President Trump told Fox Business Network today, that he will be taking a steroid for COVID-19 for a "little bit longer." As his physicians told reporters last weekend, Trump started taking the drug on Saturday while he was still at the Walter Reed National Military Medical Center.
The steroid, dexamethasone, is now part of the "standard of care" for COVID-19, says Dr. Celine Gounder, assistant professor of medicine and infectious diseases at NYU School of Medicine.
"It's an old drug, it's cheap,"she says. "Of all the drugs we're using for COVID, it's the one that we have the most experience with."
Dexamethasone is an anti-inflammatory drug that's used for a range of ailments, including arthritis, kidney, blood and thyroid disorders and severe allergies. The drug is on the World Health Organization's list of essential medicines and is also used to treat certain types of cancer.
Earlier this year, a large clinical trial in the U.K. found that giving dexamethasone to patients hospitalized with COVID-19, reduced their risk of dying. Patients were given 6 milligrams of the drug for ten days.
The study, published in the New England Journal of Medicine in July, found the drug cut mortality by a third among severely ill Covid patients who were on ventilators, and by a fifth for patients receiving supplemental oxygen.
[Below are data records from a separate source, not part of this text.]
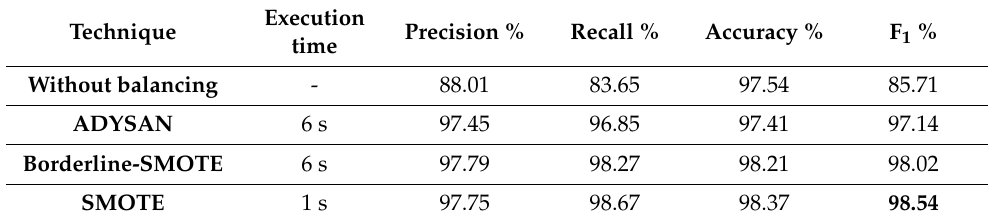
Table 5. Comparison of the effects of different balancing techniques on the model performance. Technique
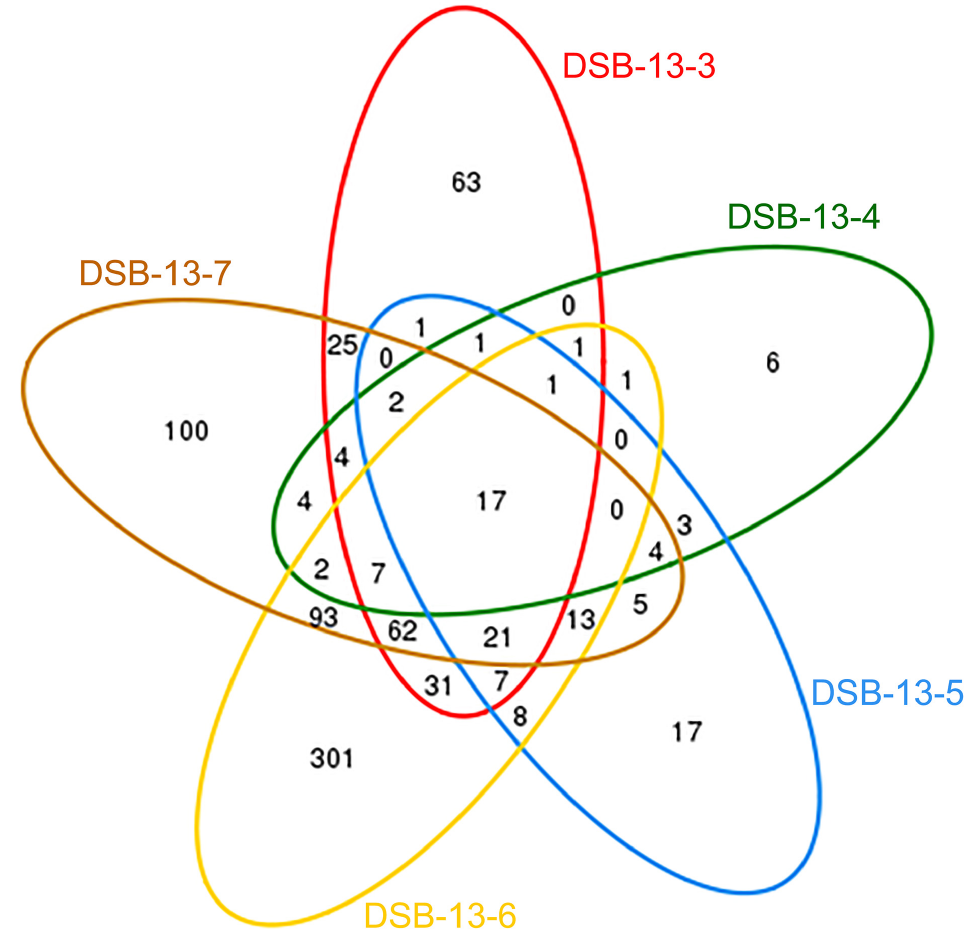
Figure 6. Venn diagram of abalone intestine samples in different months. Sample names: Subgroup name–year–month.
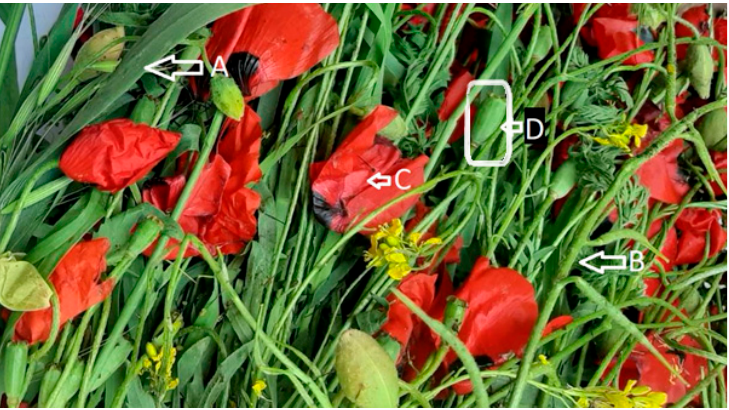
Figure 1. General appearance of P. decaisnei. (taken by A.A.J.). A, Leaves; B, Stems; C, Flowers; D, poppy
It was found not to have any benefits for patients with mild illness and there was some evidence of potential harm.
Later in the course of the disease, COVID-19 can cause the immune system to go into overdrive, damaging the lungs and other organs. That's what can happen to people who are severely ill. Dexamethasone helps these patients by tamping down the body's immune response.
The Infectious Disease Society of America now recommends giving 6 milligrams of the drug for 10 days to critically ill COVID-19 patients on ventilators and those requiring oxygen support. But it recommends not using the drug on people with mild illness who do not require supplemental oxygen.
While this commonly used drug is generally safe, there are a range of known side effects. "By far, the most common is hypoglycemia, so that's where your blood sugars will shoot up," says Gounder.
Also quite common, especially among older patients are a range of psychiatric side-effects, she adds.
"Anything from feeling like you're on top of the world... your arthritic aches and pains of age just melt away, you have lots of energy," she says. "There may be some grandiosity."
The drug can also cause agitation, insomnia and even, psychosis, says Gounder. "My own father was treated with high dose steroids as part of his lymphoma regimen and developed acute psychosis requiring psychiatric hospitalization."
All these side-effects point to the need to monitor people on these drugs carefully, she adds.